Raw data ->

-=-=-

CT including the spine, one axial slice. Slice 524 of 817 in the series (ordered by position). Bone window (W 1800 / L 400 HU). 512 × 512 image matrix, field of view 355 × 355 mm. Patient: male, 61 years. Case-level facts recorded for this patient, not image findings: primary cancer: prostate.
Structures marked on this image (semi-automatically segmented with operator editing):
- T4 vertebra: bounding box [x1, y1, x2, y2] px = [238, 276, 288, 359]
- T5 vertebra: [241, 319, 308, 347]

-=-=-

Prompt -> Each line above that holds the string "vertebra" should be copied and shown.

Result of this task ->
- T4 vertebra: bounding box [x1, y1, x2, y2] px = [238, 276, 288, 359]
- T5 vertebra: [241, 319, 308, 347]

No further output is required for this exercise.